With the “short analysis” and “long analysis” components, essentially you have two types of brains now working on this cloud WAF. Each one operates almost independently. A rule that was created by the behavioral component is now pushed to the WAF edge node and enforced, along with the other rules the WAF edge node has. Because these rules are formulated on different places they are sometimes competing and at times conflicting in nature, but most importantly they are separated and cannot be easily integrated.

To solve this split-brain situation, we architected our WAF to decouple the information layer completely from the rule/action layer. This gave us the ability to logically unify the information producing components together even though they are located on different places. Through this, we were able to de-silo our rule layer and our analysis layer.

Compounded tags-based information layer

The centralized analysis part of our WAF is called TACT, short for Traffic Analysis Classification and Tagging.

TACT is a proprietary machine learning platform that enables real time data transformation, data processing, data retravel, data storing, imbedding external data sources and AI models-based analysis for each request that flows through the system. The products of this system, as the anacronym suggests, are information tags rather than rules or actions.

These tags can be produced on different entities of a request like the session, IP, range, fingerprint, or domain and once produced they are transferred to the same POP that originally proxied the request.

Our WAF edge node, though still responsible for running the WAF rule set and implementing actions, also contains more traditional components like a regular expression engine for scanning attack vector signatures. With TACT in place, any engine such as this that involves information processing will also generate information tags on the request entity.

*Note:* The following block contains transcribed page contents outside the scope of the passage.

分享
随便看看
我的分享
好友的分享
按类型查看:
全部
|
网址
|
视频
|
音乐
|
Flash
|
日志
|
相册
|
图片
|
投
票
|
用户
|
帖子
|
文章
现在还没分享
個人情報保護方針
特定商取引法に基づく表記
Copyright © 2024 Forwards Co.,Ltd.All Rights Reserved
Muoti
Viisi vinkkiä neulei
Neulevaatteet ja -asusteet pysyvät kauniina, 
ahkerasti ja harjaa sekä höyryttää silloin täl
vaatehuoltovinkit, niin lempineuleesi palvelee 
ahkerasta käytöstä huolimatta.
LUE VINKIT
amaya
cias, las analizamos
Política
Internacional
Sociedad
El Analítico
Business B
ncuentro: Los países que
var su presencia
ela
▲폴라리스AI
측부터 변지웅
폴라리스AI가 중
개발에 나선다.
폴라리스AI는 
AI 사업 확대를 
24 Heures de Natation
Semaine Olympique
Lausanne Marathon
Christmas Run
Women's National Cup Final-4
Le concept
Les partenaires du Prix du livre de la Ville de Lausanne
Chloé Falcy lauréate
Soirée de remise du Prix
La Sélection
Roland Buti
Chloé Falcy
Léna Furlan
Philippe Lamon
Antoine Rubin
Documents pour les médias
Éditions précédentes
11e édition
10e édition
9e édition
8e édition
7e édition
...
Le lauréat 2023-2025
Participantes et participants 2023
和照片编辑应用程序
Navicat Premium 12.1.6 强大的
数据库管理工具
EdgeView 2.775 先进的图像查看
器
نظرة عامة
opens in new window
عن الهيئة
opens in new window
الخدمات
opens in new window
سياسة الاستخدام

The last step of this architecture was to design an efficient information circulation management between the TACT and the WAF edge node. We created a mechanism that knows how to effectively communicate any additions, updates, and expirations of tags between the two components. We also developed another feedback loop for information tags that have been generated on the WAF edge node, so this information could feed back to our heuristics on TACT.
This means that instead of having a split brain where each part is independent and agnostic, the two “hemispheres”, the WAF edge node and TACT, are now highly integrated and comprise a single logical “brain”.

Our WAF now produces industry leading levels of granular insight. Empowered with information from the edge and an intelligent central security cloud, one can form rules that will act on this information, no matter where it originated from. For the user, the engines and entities that carry the tags are completely transparent and easily actionable.

The decoupling of the two layers and introduction of TACT created additional significant advantages.

Analysis happens all the time, regardless of the existence of a rule, providing security practitioners with clarity as to what is the available information for any given requests that flows through the system.

This means that you can easily:

  • Debug a security event in the system.
  • Mitigate and upgrade existing rules with imbedding the tags seen on the request analysis.
  • Get the analysis information on request headers and imbed this information with site logic.

All of this results in a more nimble, self-improving web application firewall that puts the power back in our customers’ hands. It’s easy to see why more enterprises are choosing StackPath for their WAF needs.